▶ _Task instructions_
Write out the lines below verbatim, starting at the line holding "genus: Eryngium" and continuing through the final row, with both ends included.

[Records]
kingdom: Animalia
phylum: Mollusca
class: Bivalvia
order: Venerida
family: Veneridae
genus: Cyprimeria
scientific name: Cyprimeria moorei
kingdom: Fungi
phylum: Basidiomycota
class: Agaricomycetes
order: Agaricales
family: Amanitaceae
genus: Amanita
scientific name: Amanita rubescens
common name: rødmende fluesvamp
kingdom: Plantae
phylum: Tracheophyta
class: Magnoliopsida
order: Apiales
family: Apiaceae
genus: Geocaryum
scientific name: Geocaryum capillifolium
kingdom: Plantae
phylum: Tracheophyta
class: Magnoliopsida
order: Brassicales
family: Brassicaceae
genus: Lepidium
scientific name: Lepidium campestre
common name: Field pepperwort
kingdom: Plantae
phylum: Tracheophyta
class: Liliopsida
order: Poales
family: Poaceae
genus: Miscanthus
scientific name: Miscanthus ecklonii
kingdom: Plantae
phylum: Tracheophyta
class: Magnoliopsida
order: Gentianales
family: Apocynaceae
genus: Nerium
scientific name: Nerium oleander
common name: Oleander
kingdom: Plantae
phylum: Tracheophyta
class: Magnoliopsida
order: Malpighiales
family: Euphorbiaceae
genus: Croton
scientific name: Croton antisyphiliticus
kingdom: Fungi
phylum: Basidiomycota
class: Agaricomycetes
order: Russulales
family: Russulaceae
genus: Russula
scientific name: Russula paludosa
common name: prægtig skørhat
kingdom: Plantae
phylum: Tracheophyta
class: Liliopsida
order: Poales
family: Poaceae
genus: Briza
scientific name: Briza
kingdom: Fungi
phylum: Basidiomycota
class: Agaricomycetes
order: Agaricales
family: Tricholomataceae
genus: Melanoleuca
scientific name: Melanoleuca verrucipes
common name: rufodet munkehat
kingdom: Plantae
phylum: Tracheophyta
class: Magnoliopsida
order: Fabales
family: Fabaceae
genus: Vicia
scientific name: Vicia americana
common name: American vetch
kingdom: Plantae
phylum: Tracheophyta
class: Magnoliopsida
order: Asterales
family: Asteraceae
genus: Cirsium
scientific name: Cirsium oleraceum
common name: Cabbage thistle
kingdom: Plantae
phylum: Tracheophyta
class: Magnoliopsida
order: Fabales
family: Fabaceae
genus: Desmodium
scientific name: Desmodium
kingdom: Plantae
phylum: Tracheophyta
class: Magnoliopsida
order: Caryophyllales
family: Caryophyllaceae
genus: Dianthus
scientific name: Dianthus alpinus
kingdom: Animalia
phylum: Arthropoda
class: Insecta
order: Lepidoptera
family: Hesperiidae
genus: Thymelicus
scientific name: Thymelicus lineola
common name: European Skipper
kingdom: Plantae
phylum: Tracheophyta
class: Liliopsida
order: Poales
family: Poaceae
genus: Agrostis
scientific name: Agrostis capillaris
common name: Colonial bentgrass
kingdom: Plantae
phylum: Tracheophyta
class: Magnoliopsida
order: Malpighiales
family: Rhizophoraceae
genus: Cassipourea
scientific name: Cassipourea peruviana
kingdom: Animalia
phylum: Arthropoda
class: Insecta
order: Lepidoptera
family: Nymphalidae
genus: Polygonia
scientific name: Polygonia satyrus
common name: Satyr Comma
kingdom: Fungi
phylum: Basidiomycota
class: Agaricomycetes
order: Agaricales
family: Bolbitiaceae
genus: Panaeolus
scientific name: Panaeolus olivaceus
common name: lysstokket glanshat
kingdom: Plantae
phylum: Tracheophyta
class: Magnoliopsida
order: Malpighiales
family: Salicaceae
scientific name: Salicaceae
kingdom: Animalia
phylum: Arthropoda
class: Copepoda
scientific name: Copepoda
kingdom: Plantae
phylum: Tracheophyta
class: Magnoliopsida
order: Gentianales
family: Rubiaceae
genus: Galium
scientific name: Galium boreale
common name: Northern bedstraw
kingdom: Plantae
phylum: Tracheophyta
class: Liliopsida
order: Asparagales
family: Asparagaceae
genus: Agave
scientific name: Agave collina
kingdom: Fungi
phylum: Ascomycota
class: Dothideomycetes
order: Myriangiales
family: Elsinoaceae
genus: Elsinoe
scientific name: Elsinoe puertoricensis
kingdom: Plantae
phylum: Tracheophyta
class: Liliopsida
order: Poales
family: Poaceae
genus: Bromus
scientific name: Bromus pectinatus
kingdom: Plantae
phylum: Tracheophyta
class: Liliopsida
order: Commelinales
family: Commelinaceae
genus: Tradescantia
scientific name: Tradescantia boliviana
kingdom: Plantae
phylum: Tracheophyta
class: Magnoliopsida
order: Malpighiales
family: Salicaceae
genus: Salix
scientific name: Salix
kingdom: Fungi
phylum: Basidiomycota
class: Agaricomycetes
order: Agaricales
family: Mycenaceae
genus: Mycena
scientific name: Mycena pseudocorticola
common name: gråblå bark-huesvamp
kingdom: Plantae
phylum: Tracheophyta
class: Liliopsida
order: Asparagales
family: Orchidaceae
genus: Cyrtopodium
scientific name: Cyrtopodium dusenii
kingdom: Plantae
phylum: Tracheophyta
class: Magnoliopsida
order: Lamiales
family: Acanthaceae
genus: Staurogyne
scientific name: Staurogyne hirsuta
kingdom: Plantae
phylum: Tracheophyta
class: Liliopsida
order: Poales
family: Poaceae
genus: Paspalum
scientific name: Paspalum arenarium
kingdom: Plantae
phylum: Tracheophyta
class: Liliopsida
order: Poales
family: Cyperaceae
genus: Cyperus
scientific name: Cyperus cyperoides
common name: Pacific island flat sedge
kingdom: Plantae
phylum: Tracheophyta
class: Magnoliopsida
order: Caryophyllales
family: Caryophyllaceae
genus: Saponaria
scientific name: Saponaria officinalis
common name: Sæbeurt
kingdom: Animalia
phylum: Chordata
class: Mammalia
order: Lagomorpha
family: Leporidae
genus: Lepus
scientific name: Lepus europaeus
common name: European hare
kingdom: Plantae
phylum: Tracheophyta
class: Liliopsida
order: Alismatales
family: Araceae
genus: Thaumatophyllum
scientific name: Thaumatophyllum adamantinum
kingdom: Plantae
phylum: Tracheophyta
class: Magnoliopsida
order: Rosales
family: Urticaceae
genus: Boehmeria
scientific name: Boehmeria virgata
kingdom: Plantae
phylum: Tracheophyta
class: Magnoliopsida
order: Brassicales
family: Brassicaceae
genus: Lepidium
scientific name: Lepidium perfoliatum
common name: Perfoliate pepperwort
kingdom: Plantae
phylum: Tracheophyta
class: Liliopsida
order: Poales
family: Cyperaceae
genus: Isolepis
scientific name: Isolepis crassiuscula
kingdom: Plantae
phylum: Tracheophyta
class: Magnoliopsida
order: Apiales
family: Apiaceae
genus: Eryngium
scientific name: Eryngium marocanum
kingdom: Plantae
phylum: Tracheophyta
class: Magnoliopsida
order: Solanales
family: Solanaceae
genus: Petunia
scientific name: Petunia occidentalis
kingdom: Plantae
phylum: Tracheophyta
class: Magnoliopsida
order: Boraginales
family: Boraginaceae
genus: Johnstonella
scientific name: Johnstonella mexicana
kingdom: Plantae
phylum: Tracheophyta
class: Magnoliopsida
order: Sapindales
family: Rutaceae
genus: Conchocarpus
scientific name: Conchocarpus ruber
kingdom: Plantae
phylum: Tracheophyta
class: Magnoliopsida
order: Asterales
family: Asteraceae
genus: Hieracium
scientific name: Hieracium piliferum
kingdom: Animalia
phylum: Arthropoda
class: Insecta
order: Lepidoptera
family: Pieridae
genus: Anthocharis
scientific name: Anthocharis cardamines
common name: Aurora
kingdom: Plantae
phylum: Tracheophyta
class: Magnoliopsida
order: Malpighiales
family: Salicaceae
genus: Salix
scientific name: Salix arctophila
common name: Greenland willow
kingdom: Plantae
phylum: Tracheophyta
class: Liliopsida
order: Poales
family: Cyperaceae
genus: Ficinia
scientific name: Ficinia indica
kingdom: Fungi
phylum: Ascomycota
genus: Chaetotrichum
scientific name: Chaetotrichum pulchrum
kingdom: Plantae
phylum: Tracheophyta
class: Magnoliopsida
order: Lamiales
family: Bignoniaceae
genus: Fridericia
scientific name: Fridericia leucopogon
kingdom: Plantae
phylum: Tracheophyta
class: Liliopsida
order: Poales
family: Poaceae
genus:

▶ _Full solution_
genus: Eryngium
scientific name: Eryngium marocanum
kingdom: Plantae
phylum: Tracheophyta
class: Magnoliopsida
order: Solanales
family: Solanaceae
genus: Petunia
scientific name: Petunia occidentalis
kingdom: Plantae
phylum: Tracheophyta
class: Magnoliopsida
order: Boraginales
family: Boraginaceae
genus: Johnstonella
scientific name: Johnstonella mexicana
kingdom: Plantae
phylum: Tracheophyta
class: Magnoliopsida
order: Sapindales
family: Rutaceae
genus: Conchocarpus
scientific name: Conchocarpus ruber
kingdom: Plantae
phylum: Tracheophyta
class: Magnoliopsida
order: Asterales
family: Asteraceae
genus: Hieracium
scientific name: Hieracium piliferum
kingdom: Animalia
phylum: Arthropoda
class: Insecta
order: Lepidoptera
family: Pieridae
genus: Anthocharis
scientific name: Anthocharis cardamines
common name: Aurora
kingdom: Plantae
phylum: Tracheophyta
class: Magnoliopsida
order: Malpighiales
family: Salicaceae
genus: Salix
scientific name: Salix arctophila
common name: Greenland willow
kingdom: Plantae
phylum: Tracheophyta
class: Liliopsida
order: Poales
family: Cyperaceae
genus: Ficinia
scientific name: Ficinia indica
kingdom: Fungi
phylum: Ascomycota
genus: Chaetotrichum
scientific name: Chaetotrichum pulchrum
kingdom: Plantae
phylum: Tracheophyta
class: Magnoliopsida
order: Lamiales
family: Bignoniaceae
genus: Fridericia
scientific name: Fridericia leucopogon
kingdom: Plantae
phylum: Tracheophyta
class: Liliopsida
order: Poales
family: Poaceae
genus:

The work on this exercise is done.